Robo-DM: Data Management For Large Robot Datasets
Kaiyuan Chen, Letian Fu, David Huang, Yanxiang Zhang, Lawrence Yunliang Chen, Huang Huang, Kush Hari, Ashwin Balakrishna, Ted Xiao, Pannag R Sanketi, John Kubiatowicz, Ken Goldberg
TL;DR
Robo-DM introduces a unified EBML-based container for multi-modal robot data (vision, language, action) to address the storage, transmission, and loading bottlenecks of large teleoperated datasets. The framework combines self-contained data storage, flexible lossy and lossless video compression, memory-mapped caching, and load-balancing to deliver dramatic data-size reductions (up to ~70x lossy, ~3.5x lossless) and faster loading compared to prior formats. Empirical evaluations on Open-X-Embodiment show substantial throughput improvements and minimal degradation in downstream tasks, with case studies including fine-tuning Octo and In-Context Robot Transformer training demonstrating practical utility. Overall, Robo-DM enables scalable, cost-efficient training of large robotic models by streamlining data collection, management, and integration with existing ML pipelines and ROS2 tooling.
Abstract
Recent results suggest that very large datasets of teleoperated robot demonstrations can be used to train transformer-based models that have the potential to generalize to new scenes, robots, and tasks.
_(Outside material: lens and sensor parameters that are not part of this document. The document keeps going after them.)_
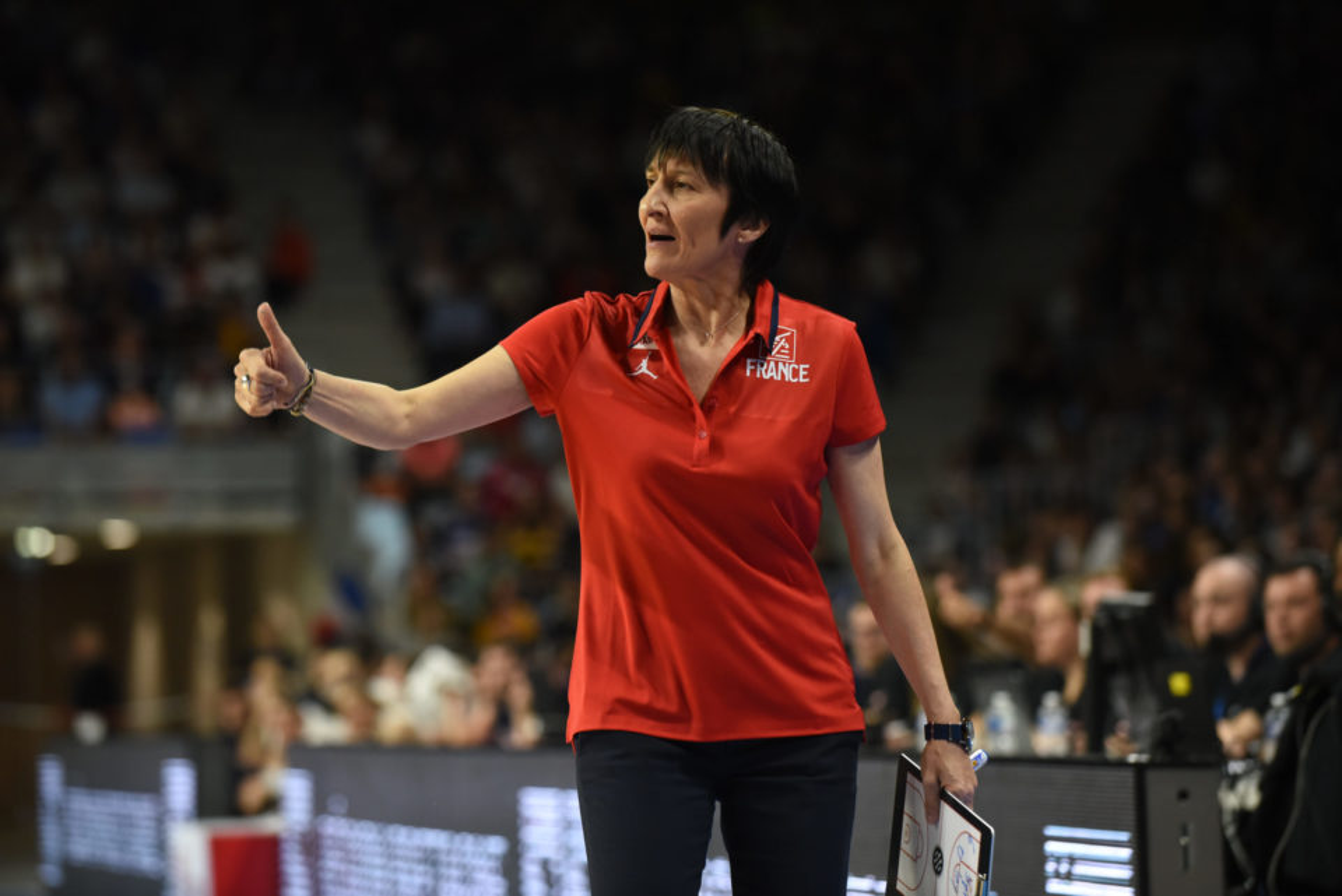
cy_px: 448
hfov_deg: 12.8
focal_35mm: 160
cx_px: 671
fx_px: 5967
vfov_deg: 8.6
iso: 2500
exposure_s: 1/1000
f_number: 4
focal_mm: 160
However, curating, distributing, and loading large datasets of robot trajectories, which typically consist of video, textual, and numerical modalities - including streams from multiple cameras - remains challenging. We propose Robo-DM, an efficient open-source cloud-based data management toolkit for collecting, sharing, and learning with robot data. With Robo-DM, robot datasets are stored in a self-contained format with Extensible Binary Meta Language (EBML). Robo-DM can significantly reduce the size of robot trajectory data, transfer costs, and data load time during training. Compared to the RLDS format used in OXE datasets, Robo-DM's compression saves space by up to 70x (lossy) and 3.5x (lossless). Robo-DM also accelerates data retrieval by load-balancing video decoding with memory-mapped decoding caches. Compared to LeRobot, a framework that also uses lossy video compression, Robo-DM is up to 50x faster when decoding sequentially. We physically evaluate a model trained by Robo-DM with lossy compression, a pick-and-place task, and In-Context Robot Transformer. Robo-DM uses 75x compression of the original dataset and does not suffer reduction in downstream task accuracy.